The next wave of businesses may combine tightly coupled software with owned assets - running hospitals, logistics operations or industrial infrastructure with proprietary AI systems that allow them to operate more efficiently than competitors. AI makes building and maintaining bespoke operational software far easier than a decade ago, allowing value to shift toward companies that control real-world assets while using software as a performance multiplier.
Uncertainty
Through this transition, different groups must track different signals.
Technology investors will focus on how net revenue retention evolves, how much growth comes from pricing versus usage or seat expansion, how churn differs across pricing models, whether pricing units shift toward transactions or workloads and whether sales efficiency holds as AI-enabled products scale.

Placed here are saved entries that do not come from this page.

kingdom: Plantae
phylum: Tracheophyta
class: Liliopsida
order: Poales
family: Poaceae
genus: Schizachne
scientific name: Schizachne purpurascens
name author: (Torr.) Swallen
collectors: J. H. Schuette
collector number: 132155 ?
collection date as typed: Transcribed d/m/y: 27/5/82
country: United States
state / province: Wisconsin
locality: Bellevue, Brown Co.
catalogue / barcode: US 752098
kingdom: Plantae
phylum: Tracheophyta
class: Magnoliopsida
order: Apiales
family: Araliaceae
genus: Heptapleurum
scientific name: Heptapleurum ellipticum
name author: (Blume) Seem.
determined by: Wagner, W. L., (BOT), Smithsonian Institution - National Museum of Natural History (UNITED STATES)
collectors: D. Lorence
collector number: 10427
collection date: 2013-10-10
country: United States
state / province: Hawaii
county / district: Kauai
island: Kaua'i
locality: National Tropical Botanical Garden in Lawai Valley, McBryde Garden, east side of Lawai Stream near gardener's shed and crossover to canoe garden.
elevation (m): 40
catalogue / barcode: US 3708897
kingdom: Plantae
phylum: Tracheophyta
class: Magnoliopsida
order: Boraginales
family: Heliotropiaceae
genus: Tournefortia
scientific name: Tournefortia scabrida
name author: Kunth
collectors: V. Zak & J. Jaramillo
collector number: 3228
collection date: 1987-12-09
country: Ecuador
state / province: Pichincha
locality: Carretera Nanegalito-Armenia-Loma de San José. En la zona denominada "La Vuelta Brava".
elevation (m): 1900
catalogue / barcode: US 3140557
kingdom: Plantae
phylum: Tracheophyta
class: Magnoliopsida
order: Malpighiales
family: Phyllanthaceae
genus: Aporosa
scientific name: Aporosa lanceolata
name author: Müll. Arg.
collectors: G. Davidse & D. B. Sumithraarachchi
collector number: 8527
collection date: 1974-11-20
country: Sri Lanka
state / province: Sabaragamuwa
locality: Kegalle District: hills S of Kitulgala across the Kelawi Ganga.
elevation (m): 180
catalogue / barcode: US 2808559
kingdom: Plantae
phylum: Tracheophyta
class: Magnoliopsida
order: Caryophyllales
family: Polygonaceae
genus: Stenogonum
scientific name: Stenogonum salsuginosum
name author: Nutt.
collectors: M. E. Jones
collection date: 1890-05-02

Policymakers will monitor how automation changes employment patterns, how quickly AI adoption spreads across sectors with public consequences and whether regulation and labour policy keep pace with economic change.
As individuals we face our own recalibration - tracking which skills remain valuable, how quickly roles shift from manual execution to AI-assisted work and tracking which pockets of the economy benefit or suffer in the revised human labour <> technology union.